Yes, so in the case of ruby-mode, the delimiters will have some special face (keyword? IDK), and the content will have the default face.

While we're on the subject. I've been thinking about highlighting parameters in functions and blocks in Ruby.

Let's maybe make it an optional mode, so ruby-mode doesn't stand out too much (or discuss whether all modes should do that if possible, on emacs-devel). But I've been looking at this too, albeit from a different standpoint (completion of local variable names).

It wouldn't be too difficult, and it would make code easier to read. Unfortunately, it doesn't include all variables as local variables can be created on the fly using a plain assignment in Ruby.

Finding assignments is easy (just a regexp). Tracking variable scopes (defined by their belonging to methods, or blocks, or even class/module bodies) looks harder to me. We can do that by parsing expressions with SMIE, but that's not fast if we have to parse the whole class body (there are some big classes out there).
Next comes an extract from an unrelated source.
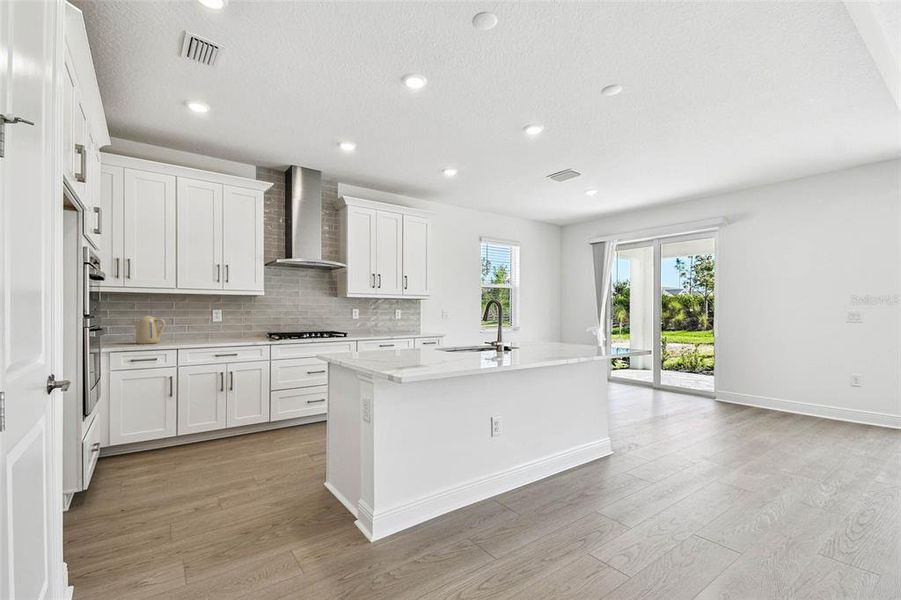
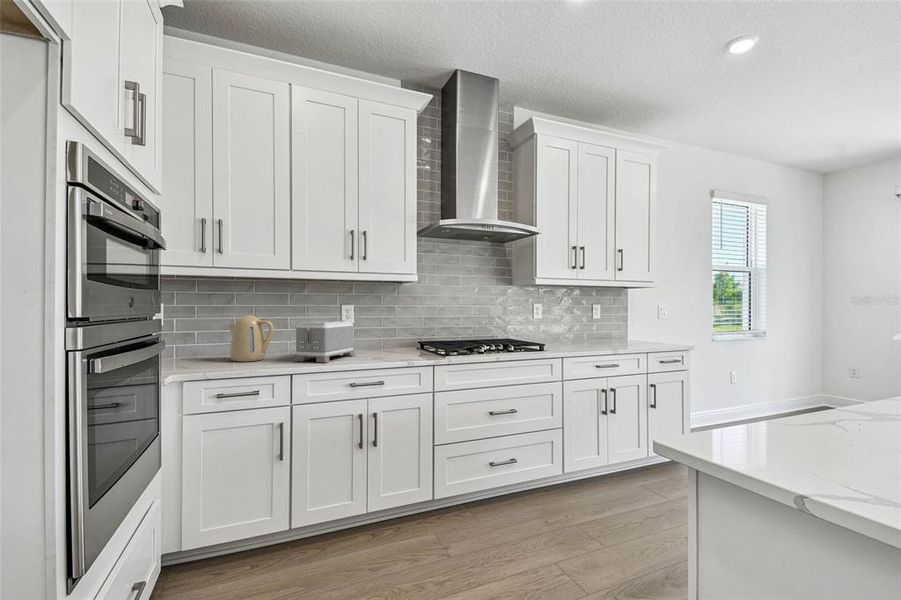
toaster: none [179,319,221,343] -> present [294,321,355,362]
Limiting ourselves to only methods might be fine, though.

As a parallel, my lisp-extra-font-lock package (https://github.com/Lindydancer/lisp-extra-font-lock) do this in Lisp modes for function and lambda parameters and local variables introduces using `let`, `dolist` et.c. Now that I've been using it for a couple of years, I would not dream of going back to the near black-and-white world of the default lisp modes.

I like the idea, but seeing the red on the screenshot is a bit off-putting. red is for errors.